Bang! Bang! Bang! Bang!  Goes the drum of the Provincetown Players behind the scenes for a steady hour and a half, through eight scenes and seven intermissions, until the brain throbs to its monotonous beat and the world of reality is forgotten.  You see only Brutus Jones, who came as an escaped convict to “a West Indian island not yet self-determined by white marines,” as the author grimly describes it, and turned it into an empire by the power of arrogance and braggadocio.

Jones had learned the difference between mere stealing and high finance as a Pullman porter in the States, by listening to the rich white folds tell how to get money and power without getting into jail.  It was easy to practice his arts on the poor black trash, and he ruled and flourished and stowed away large sums for the day of wrath when he should be overturned.

So when he hears the monotonous sound of the tom-tom rousing his people into an orgy of frenzy against him, he starts off philosophically on the lonely march that is to take him to Martinique and the world beyond where wealth and freedom await him.  And then things begin to happen.  You see the disintegration of the Emperor Jones.  Through the dark night, the lonely forest, the fears and the terrors of his ancestors sweep over him.  The ghosts of those he has killed and other “hants” mock him.  He throws away the trappings of the Emperor to walk more easily, but he has thrown away the armor of civilization as well.  He becomes and abject creature, reverting to his ancestral life.  In his dreams he lives through his convict days, through the slavery of his fathers, and goes back to the life of his race on the Congo with Witch Doctor and Crocodile God exercising their spell.  He shoots away his precious bullets at the figments of his fears until, blindly returning to his starting place, he is shot by the native chief at dawn, a victim of something deeper and stronger than his acquired cleverness.

Absolutely nothing happens in the play except this.  Yet by his vivid imagination and relentless power the author casts his spell over even the most pedestrian listener.  Jones’ hallucinations and reversions to the primitive savage are depicted with the simplicity and directness of a master.  One thins of Poe and Conrad and H. De Vere Stacpoole’s story of Africa for anything to match this achievement.

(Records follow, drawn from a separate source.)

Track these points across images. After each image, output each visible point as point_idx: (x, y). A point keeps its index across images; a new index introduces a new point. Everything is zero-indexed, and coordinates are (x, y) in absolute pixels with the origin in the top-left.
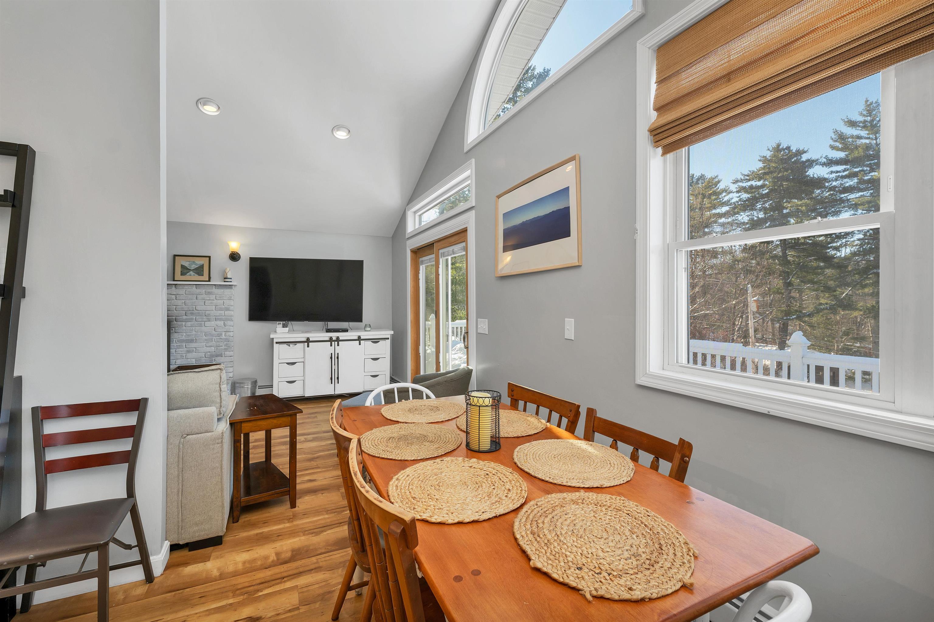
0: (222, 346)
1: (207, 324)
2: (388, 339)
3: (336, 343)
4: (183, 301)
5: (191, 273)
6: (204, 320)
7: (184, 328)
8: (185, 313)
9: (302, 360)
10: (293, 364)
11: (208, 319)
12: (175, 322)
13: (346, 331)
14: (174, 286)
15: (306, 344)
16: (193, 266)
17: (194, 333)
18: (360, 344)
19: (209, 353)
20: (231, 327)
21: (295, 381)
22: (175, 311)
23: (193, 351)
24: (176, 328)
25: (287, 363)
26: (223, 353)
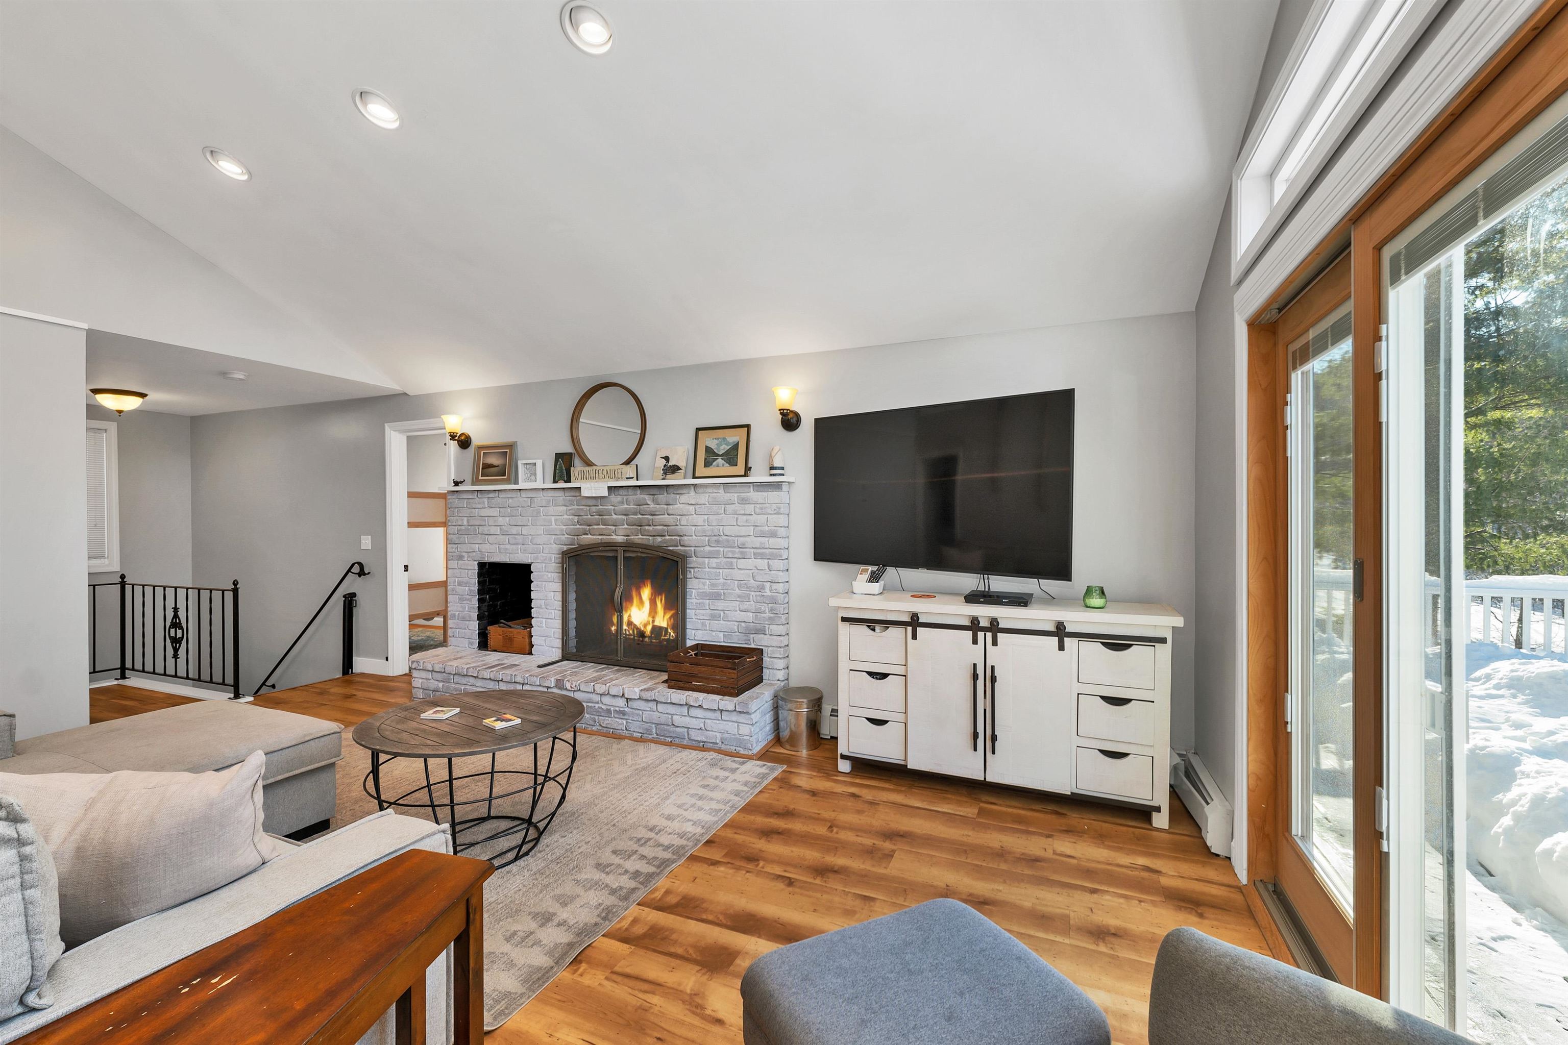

The acting of the name part by Charles S. Gilpin is an extraordinary achievement.  The rich and varied tones of a voice that changes from boastful arrogance to whining, contrition, the variety and power of his performance are amazing.  The stage settings, too, are effective, and the beating of the tom-tom is hypnotic in its effect.  Altogether this is a rare and richly imaginative feast for lovers of true drama.  No one should miss it.